- TASK 1: Please reproduce the part of the discussion excerpt starting with "We have dodging" and going on through "here at WS:S)".
- TASK 2: In the discussion excerpt, which contributors does Xover ping as possibly interested?
- TASK 3: Go on with the discussion excerpt, picking up right after its final sentence.

- EXTRACTED TEXT:
────────────────────────────────────────

I don't think this the sort of issue that has a clear-cut right and wrong answer, so is best dealt with by discussion and seeing if we can extract some rough consensus (as opposed to holding a vote or something like that). In other words, I would very much appreciate any and all thoughts and opinions on this; including "I really don't care about this!" because that's also useful guidance from the community. --Xover (talk) 08:48, 11 May 2020 (UTC)

  • Note: Pinging possibly interested contributors: Beeswaxcandle, EncycloPetey, Beleg Tâl. If there are others who may have a particular interest or relevant perspective on this, please ping them to this discussion. --Xover (talk) 08:52, 11 May 2020 (UTC)
  • I have seen a number of pages like this, especially from Portal:Sheet music. I believe that the preferable solution would be to create an index which includes the images, transclude the pages (if any Lilypond has been written), and leave it like any other work. (It could look like this if there is no Lilypond.) By the way, is there any reliable way for cross-page creation of Lilypond files? I think that it would help with this? TE(æ)A,ea. (talk) 11:35, 11 May 2020 (UTC).
  • I think the best solution which would keep the advantages of using Lilypond instead of a static image would be to link to the source image using {{textinfo}}. This keeps everything simple enough that people who wish to contribute new works in this fashion can do it without difficulty while allowing easy double-checking (without having to comb through the page history...). Similarly, if there are non-trivial differences between the Lilypond and the image then it would pose no problem to tag the page and notify the relevant persons of perceived problems (assuming the person who notices it does not know how to fix it). 107.190.33.254 14:01, 12 May 2020 (UTC)
  • My personal opinion is that labour-intensive improvements like Lilypond markup are not worth the effort for non-scan-backed works. Find a scan and back it first, and then you can craft the Lilypond score to match. Otherwise, I would just ignore it. —Beleg Tâl (talk) 03:12, 11 June 2020 (UTC)

Time to talk nomenclature of author classification by occupation

We have dodging the fix for a while and it is probably time to start what I think could be a long conversation in what we could do, and then probably followed by another on how we will do. (People may prefer that this is put to a separate RFC subpage rather than here at WS:S)

────────────────────────────────────────

- PROVIDED MATERIAL:

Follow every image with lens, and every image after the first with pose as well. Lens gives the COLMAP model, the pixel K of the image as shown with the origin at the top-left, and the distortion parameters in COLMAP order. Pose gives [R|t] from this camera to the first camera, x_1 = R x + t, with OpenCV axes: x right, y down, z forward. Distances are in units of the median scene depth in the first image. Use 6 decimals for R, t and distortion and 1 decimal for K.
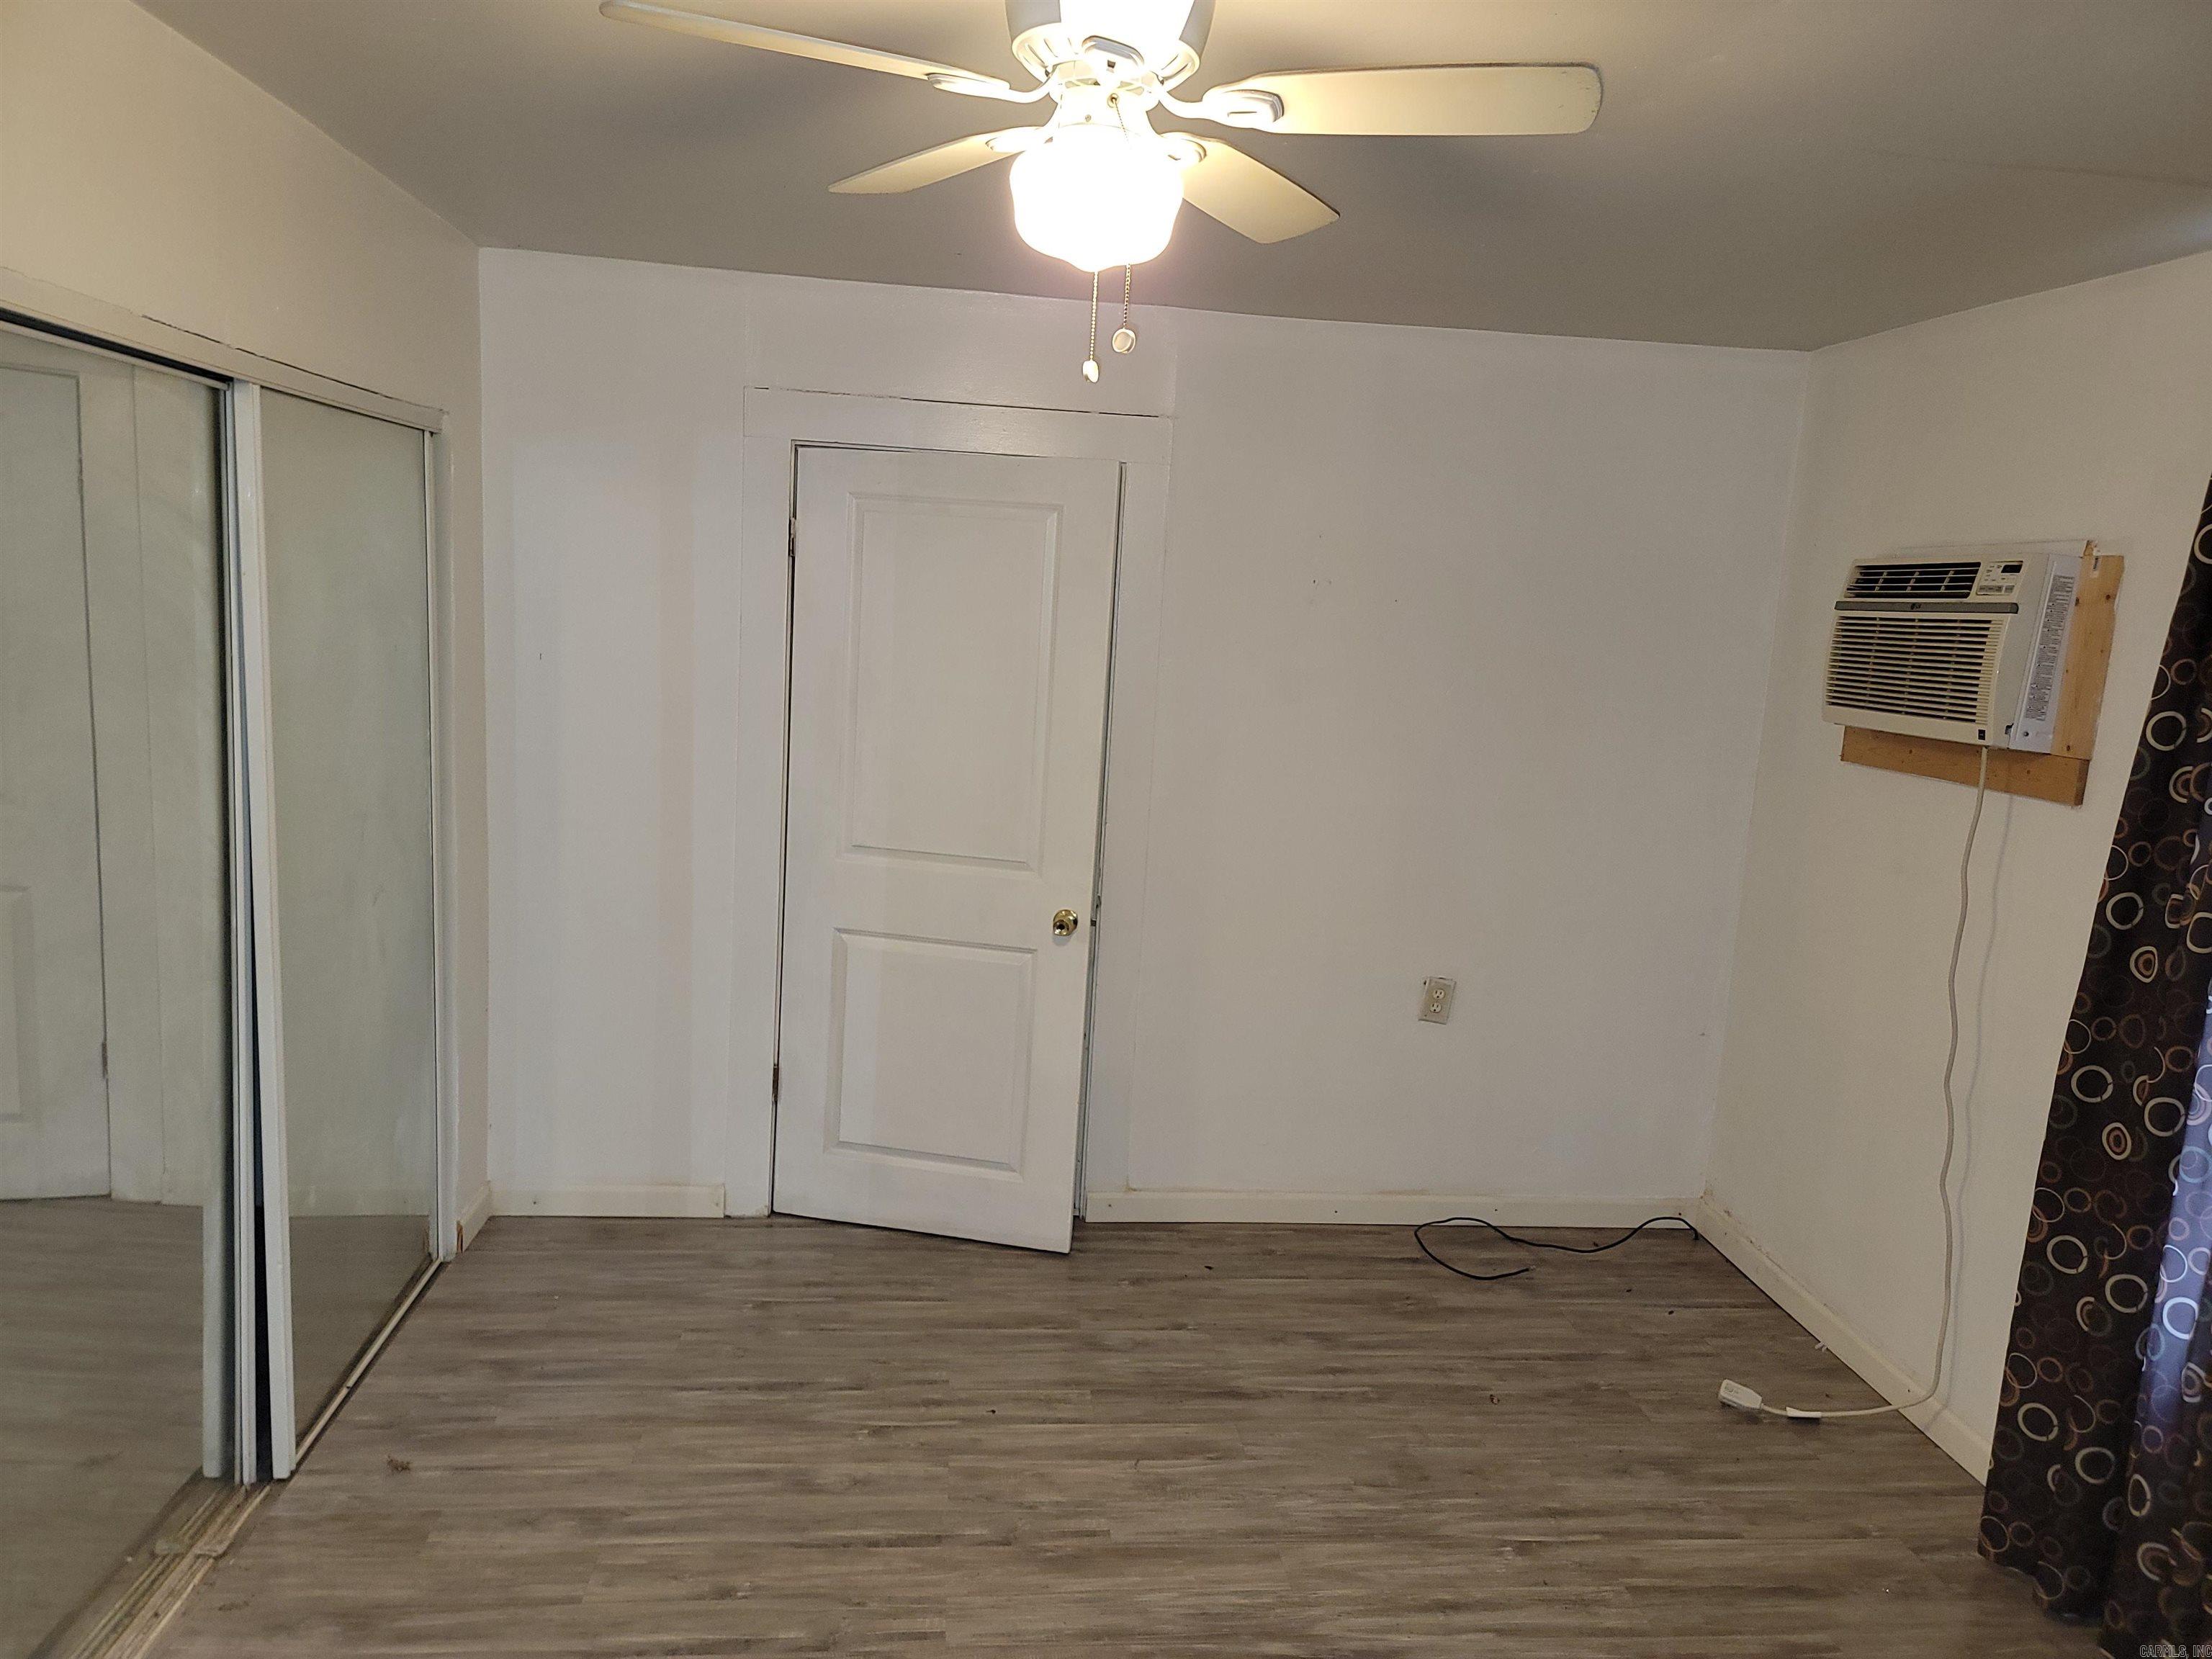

────────────────────────────────────────

- ANSWER SPACE 1:
We have dodging the fix for a while and it is probably time to start what I think could be a long conversation in what we could do, and then probably followed by another on how we will do. (People may prefer that this is put to a separate RFC subpage rather than here at WS:S)

- ANSWER SPACE 2: Beeswaxcandle, EncycloPetey, and Beleg Tâl.

- ANSWER SPACE 3:
We have long had occupation categories for author pages (subcats of category:authors by occupation and category:authors by nationality. Below that we have the plainest of names that don't distinguish that pages there should be from our Author: namespaces.

At the same time we have not had a good set of categories for biographies of people (as the subject), though I have been working on the creation of these subcats (through category:biographies of people by nationality and category:biographies of people by occupation) though these creations will be well behind the corresponding author set.

Suggestions

To me, it is time that we start to have clarity to our author category nomenclature, and I don't know exactly what people would want, though we could be as basic as converting Category:Physicians

  • Category:Physicians (authors); or
  • Category:Author:Physicians; or
  • something more natural text Category:Physicians as authors

All have strengths, and with the HOTCAT system if we utilise {{category redirect}} we can even utilise a couple of schemes and HotCat will put to the designated target. Personally if using HotCat getting it to differentiate quickly is always my ideal.

Ultimately we would have to decide whether the existing Category:Physicians is permanently going to point to its author derivative for all time, or for a temporary time whilst we migrate and settle down the setup, and at a point possibly become a category "disambiguation" page that points to the alternatives for physicians.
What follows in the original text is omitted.